Task: Search the records for "sempat". Copy every line where it appears.

Collected data:
__________________________________________________
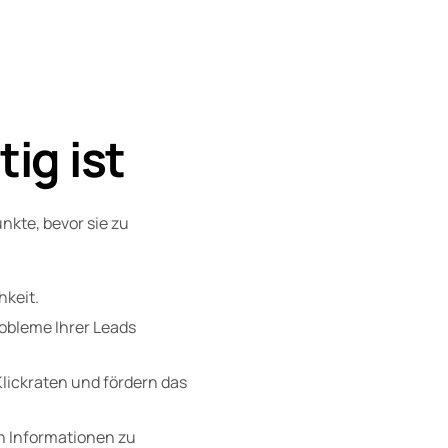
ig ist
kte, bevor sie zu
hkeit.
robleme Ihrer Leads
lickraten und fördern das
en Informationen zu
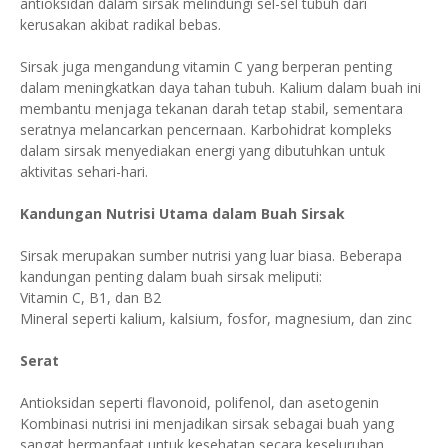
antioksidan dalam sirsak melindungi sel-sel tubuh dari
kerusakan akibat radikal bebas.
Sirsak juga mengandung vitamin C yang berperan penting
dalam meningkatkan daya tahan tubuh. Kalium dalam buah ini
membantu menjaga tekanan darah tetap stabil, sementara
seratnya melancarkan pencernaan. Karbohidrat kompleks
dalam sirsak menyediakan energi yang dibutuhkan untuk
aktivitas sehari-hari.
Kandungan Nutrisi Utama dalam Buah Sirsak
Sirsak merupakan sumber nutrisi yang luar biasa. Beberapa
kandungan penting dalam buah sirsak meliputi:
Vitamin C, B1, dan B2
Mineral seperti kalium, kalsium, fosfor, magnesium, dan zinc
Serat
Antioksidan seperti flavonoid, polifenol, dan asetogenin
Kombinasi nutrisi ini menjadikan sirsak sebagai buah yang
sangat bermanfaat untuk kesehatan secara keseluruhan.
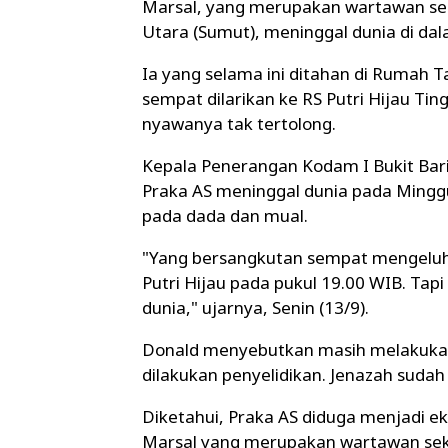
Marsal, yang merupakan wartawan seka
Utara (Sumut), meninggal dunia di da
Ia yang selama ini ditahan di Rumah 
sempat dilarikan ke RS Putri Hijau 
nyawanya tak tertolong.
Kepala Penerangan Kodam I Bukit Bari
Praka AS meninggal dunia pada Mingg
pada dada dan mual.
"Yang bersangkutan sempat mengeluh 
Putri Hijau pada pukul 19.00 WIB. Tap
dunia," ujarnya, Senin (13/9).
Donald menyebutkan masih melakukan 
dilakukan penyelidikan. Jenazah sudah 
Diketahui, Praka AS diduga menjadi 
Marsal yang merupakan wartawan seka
__________________________________________________
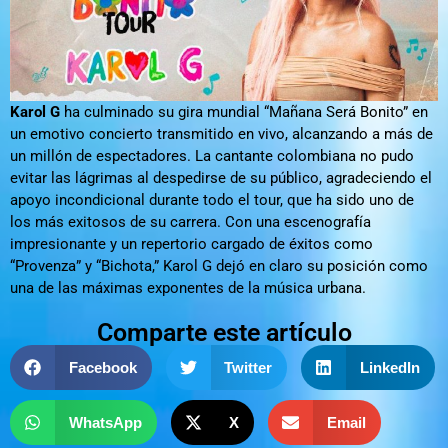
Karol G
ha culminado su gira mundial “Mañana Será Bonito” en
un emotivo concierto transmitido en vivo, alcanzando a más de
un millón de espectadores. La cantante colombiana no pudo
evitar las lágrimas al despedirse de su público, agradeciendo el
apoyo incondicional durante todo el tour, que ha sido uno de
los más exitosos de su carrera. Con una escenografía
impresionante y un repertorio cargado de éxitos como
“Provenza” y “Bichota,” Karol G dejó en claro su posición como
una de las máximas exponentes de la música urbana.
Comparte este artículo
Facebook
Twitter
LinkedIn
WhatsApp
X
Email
__________________________________________________
Final answer:
sempat dilarikan ke RS Putri Hijau 
"Yang bersangkutan sempat mengeluh 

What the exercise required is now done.